UT Architecture professor, and native Brazilian, says firefighters weren’t able to contain the fire Sunday, which destroyed important collections of natural-history.

By Acacia CoronadoSeptember 7, 2018 1:17 pm

It’s a bittersweet Independence Day today for Brazilians. On Sunday morning, a fire ravaged the National Museum of Brazil, which left nearly 20 million of the country’s scientific and natural-history artifacts in ashes.

Fernando Lara, a Brazilian, and an associate professor of architecture at the The University of Texas at Austin, says it wasn’t the most elegant museum – its exhibits showed visible signs of wear and tear. But it meant a great deal to some locals, especially those who lived nearby in northern Rio de Janeiro.

“It was not a flashy museum [in] a fancy part of town,” Lara says. “Wealthy people didn’t go to that museum at all. It was a museum that was used by the researchers, and by the working-class people that live around the area.”

Lara says the museum was originally a castle built around the time of Brazil’s independence in 1822. He says it held a range of collections.

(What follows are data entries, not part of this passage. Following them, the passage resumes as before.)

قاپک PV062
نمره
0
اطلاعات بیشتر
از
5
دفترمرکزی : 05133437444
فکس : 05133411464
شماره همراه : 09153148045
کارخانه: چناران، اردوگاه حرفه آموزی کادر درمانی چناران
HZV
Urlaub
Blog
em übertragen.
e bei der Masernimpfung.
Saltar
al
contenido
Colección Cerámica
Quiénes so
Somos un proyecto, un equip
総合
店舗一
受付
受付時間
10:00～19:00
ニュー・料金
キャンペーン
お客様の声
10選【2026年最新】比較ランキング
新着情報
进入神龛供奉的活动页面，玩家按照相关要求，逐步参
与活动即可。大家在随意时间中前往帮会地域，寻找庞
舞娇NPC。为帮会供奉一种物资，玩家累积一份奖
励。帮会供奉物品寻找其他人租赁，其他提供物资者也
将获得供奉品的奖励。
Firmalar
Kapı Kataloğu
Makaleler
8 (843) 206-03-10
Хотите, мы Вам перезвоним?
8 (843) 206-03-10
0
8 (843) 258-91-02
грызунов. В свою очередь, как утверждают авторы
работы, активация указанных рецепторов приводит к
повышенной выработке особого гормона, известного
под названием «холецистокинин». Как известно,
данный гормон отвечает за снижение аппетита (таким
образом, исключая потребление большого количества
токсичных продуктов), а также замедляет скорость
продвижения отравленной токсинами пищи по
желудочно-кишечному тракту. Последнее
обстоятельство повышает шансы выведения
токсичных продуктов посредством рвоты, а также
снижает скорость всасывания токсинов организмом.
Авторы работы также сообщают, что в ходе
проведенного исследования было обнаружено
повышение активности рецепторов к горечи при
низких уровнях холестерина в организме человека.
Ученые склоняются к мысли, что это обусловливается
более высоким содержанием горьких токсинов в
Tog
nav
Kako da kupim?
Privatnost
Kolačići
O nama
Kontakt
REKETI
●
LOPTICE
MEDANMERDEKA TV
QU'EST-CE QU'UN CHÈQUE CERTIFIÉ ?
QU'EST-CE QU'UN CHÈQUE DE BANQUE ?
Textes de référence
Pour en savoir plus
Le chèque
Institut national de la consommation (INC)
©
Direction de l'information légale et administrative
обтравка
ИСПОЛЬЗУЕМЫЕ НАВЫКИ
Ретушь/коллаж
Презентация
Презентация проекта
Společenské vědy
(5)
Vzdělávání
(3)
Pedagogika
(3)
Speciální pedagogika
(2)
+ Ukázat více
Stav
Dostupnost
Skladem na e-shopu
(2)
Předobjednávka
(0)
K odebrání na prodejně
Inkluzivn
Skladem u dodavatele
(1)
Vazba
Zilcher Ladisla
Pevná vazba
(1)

“There were very important documents there,” Lara says. “The natural-history collection, the entomology, the birds, the dinosaurs – everything was fantastic.” 

It also housed a graduate program in anthropology, which, Lara says, has published important research in the field.

Lara says he expected something like this to happen to one, or possibly all, of Brazil’s museums. That’s because budget cuts made it hard to properly care for and preserve the artifacts.

“There was no major fire protection in the building, no fire-retardant doors, no major sprinkler system, which is complicated for a place that has documents right?” Lara says.

Lara says it is challenging for libraries and museums to find ways to stop fires because water-based sprinkler systems pose a risk of destroying delicate materials. But Lara says some of the fault lies with the firefighters who weren’t able to contain the flames. He says fire consumed the building much more quickly than it should have. 

Lara says part of his own work at UT Architecture is learning U.S. fire codes and finding ways to install systems so that they’re effective in different kinds of buildings.

“Preservation issues here have to adapt to contemporary laws and regulations,” Lara says.

He says Brazil has tried to do the same, but with fewer resources. That can “have serious consequences,” Lara says.